O Painel Intergovernamental sobre Mudanças Climáticas (IPCC) foi estabelecido em 1988 pela Organização Meteorológica Mundial e pelo Programa das Nações Unidas para o Meio Ambiente com os objetivos de avaliar cientificamente os processos responsáveis por mudanças climáticas e seus impactos socioeconômico e ambiental e de formular estratégias de ação. Vários brasileiros estão envolvidos nesse Painel, incluindo L. G. Meira Filho, J. Goldenberg, P. Nastari, P. Moura Costa e outros, trabalhando com centenas de cientistas da Argentina ao Zimbábue.

As conclusões das análises científicas são baseadas em modelos climáticos sofisticados, que utilizam computadores dos mais poderosos do mundo. Abaixo cito algumas das conclusões do segundo estudo do painel, apresentadas em 1995.

Existem dois agentes principais de mudanças climáticas. O primeiro resulta da ação combinada dos gases que produzem o efeito estufa, ou seja, que impedem que a radiação de calor vá para as camadas superiores da atmosfera, provocando um aquecimento global do planeta. O painel concluiu que as concentrações desses gases aumentaram substancialmente durante a era industrial (de 1800 em diante). Por exemplo, o metano aumentou em 145%, enquanto o dióxido de carbono aumentou em 30% e o óxido nitroso, em 15%.

O aumento da concentração desses gases levou a uma elevação de 0,3°C a 0,6°C na temperatura média do planeta desde o final do século passado, com ênfase nos últimos anos, que foram os mais quentes desde 1860. O nível global do mar subiu entre 10 cm e 25 cm nos últimos cem anos.
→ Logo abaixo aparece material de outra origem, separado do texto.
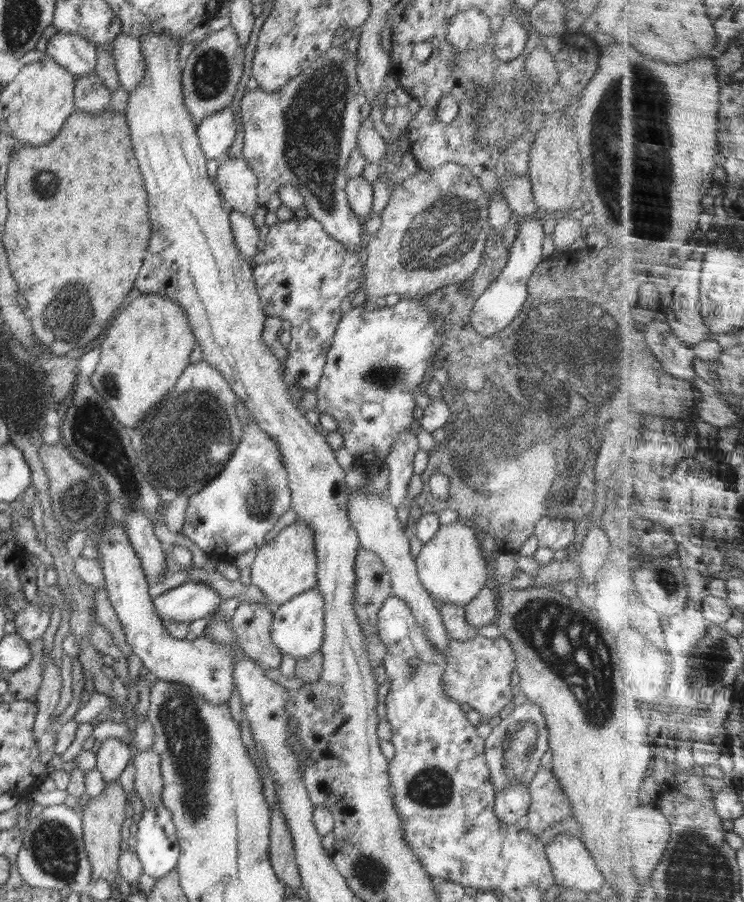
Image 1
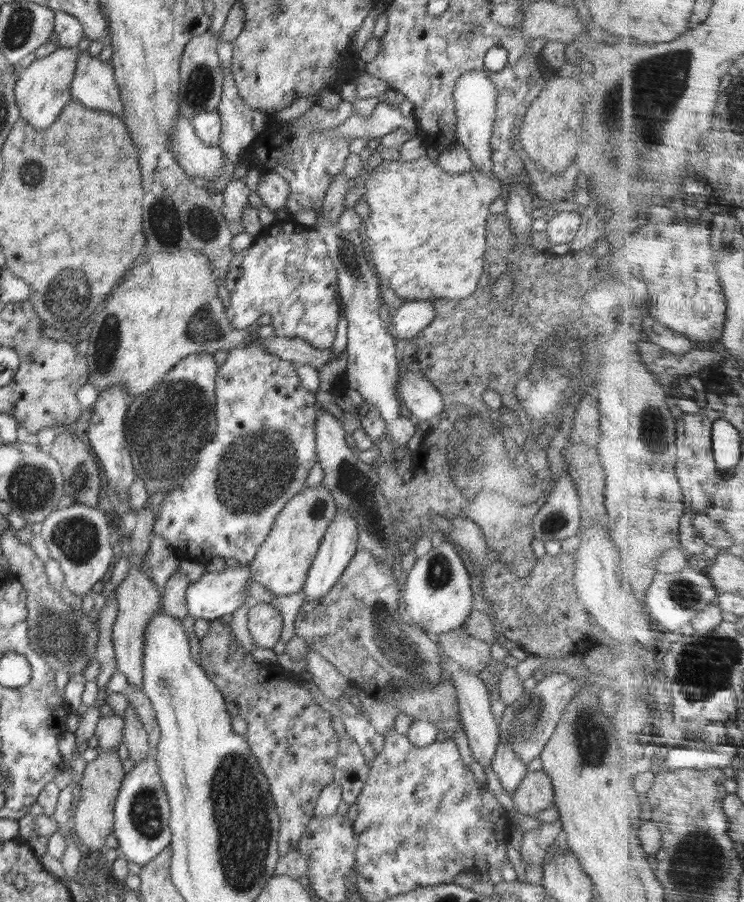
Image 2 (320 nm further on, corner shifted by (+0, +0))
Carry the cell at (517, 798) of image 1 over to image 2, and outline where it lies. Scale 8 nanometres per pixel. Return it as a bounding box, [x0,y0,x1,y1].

O segundo agente das mudanças climáticas são os aerossóis, partículas microscópicas em suspensão no ar, geradas principalmente na queima de combustíveis fósseis e de biomassa. Aerossóis causam o efeito inverso ao dos gases do efeito estufa, produzindo um resfriamento que, na maioria das vezes, é local e de duração curta em comparação com o aquecimento causado por gases-estufa.

As extrapolações para o futuro levaram em conta grande parte das possíveis incógnitas que aparecem nesses difíceis estudos. Mesmo assim, as conclusões são terríveis. Até o ano 2100, a temperatura global média subirá entre 1°C e 3,5°C, com um aumento associado no nível do mar entre 15 cm e 95 cm. Localmente, as variações climáticas irão exacerbar secas e enchentes, com incêndios de vastas proporções, pestes agrícolas descontroladas, alterações em diversos ecossistemas, que, por sua vez, influenciarão a produção agropecuária e a indústria pesqueira.

Fora prejuízos ao planeta como um todo e às atividades econômicas locais, a poluição atmosférica causará cada vez mais danos à saúde global da população mundial, com um aumento nos tipos de agentes infecciosos, nas doenças do aparelho respiratório e na incidência de câncer. A isso, se deve adicionar o impacto psicológico devido, por exemplo, à emigração de comunidades costeiras, forçada por furacões, maremotos ou pelo aumento aparentemente inofensivo do nível do mar. (O que será do mundo sem Veneza? Ou Trancoso?)

Nessa época em que nos preocupamos tanto com histórias apocalípticas inspiradas pela Bíblia, talvez devêssemos nos preocupar mais com o lento apocalipse que nós próprios estamos causando, com nossa ganância e arrogância, ao mundo que vamos deixar para nossos filhos.